(Beginning of Source passage)
During his years as an uber-prolific product of the Bandcamp release method, the output of Car Seat Headrest sounded like how Guided by Voices would exist if Robert Pollard were weaned on early-period Saddle Creek rather than the Who and 24-packs of Budweiser. There is a daring quality to frontman Will Toledo’s songwriting. It’s unreliant on formula while still unmistakably drawing within the boundaries of of guitar-pop music, traditionally structured rock tunes sitting alongside -- or occasionally jammed into -- 16-minute odysseys. Portentous song titles (i.e. Teens of Denial's “The Ballad of Costa Concordia”) ferry Big Ideas crouched within songs about getting high and feeling self-conscious.

Twin Fantasy, the Seattle band’s third full-length for Matador Records, is the self-described completion of Toledo’s Car Seat Headrest album of the same name, self-recorded and released in 2011, a lifetime ago when it comes to artistic and personal growth. Essentially, his approach is like rewriting the diary pages from his nineteen-year-old self and fashioning them into memoirs.

Toledo is no stranger to rearranging his own work. His 2015 Matador debut, Teens of Style, was a compilation of retooled songs his vast catalog of Bandcamp-era material. Because of this tendency to compulsively revise his own work, resisting the urge to compare and contrast both versions of Twin Fantasy is Sisyphean at best.
(End of Source passage)
(Beginning of Entries supplied)
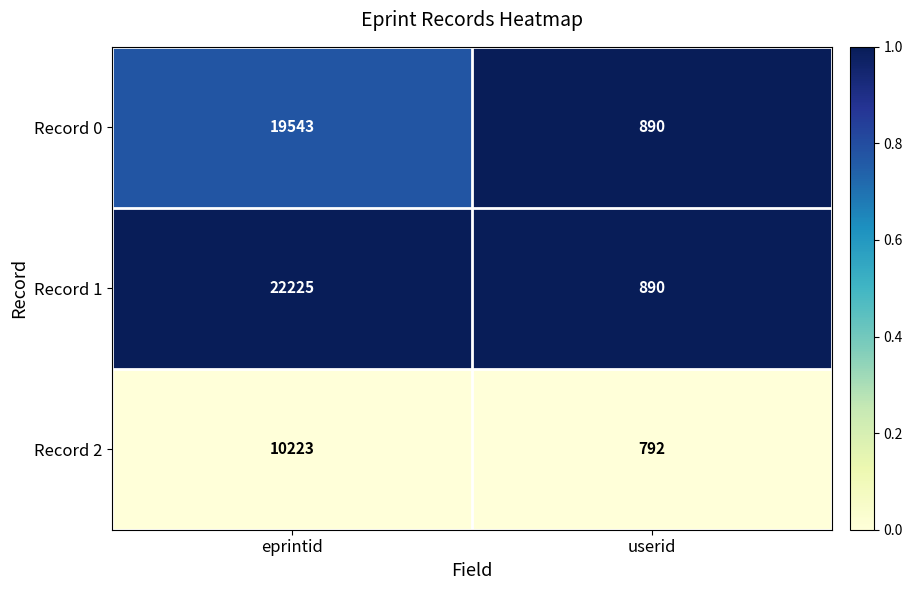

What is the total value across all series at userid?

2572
(End of Entries supplied)
(Beginning of Entries supplied)
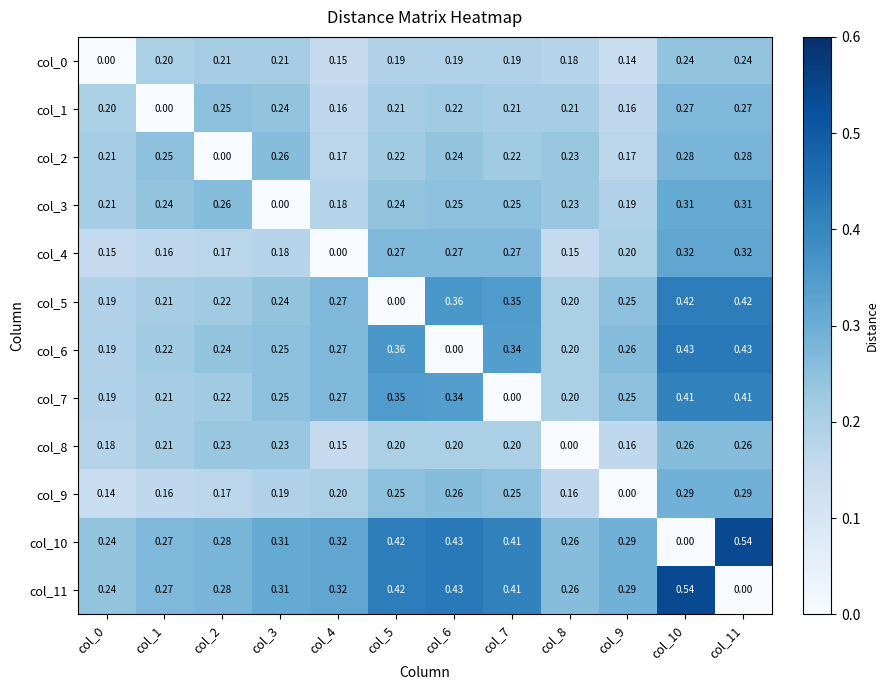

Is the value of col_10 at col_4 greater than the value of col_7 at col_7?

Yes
(End of Entries supplied)
◆ **Exercise objective**
Write out the passage of the Car Seat Headrest review starting with "Twin Fantasy, the" and going on through "Sisyphean at best.". The data comes from a separate source unrelated to the review.

◆ **Written solution**
Twin Fantasy, the Seattle band’s third full-length for Matador Records, is the self-described completion of Toledo’s Car Seat Headrest album of the same name, self-recorded and released in 2011, a lifetime ago when it comes to artistic and personal growth. Essentially, his approach is like rewriting the diary pages from his nineteen-year-old self and fashioning them into memoirs.

Toledo is no stranger to rearranging his own work. His 2015 Matador debut, Teens of Style, was a compilation of retooled songs his vast catalog of Bandcamp-era material. Because of this tendency to compulsively revise his own work, resisting the urge to compare and contrast both versions of Twin Fantasy is Sisyphean at best.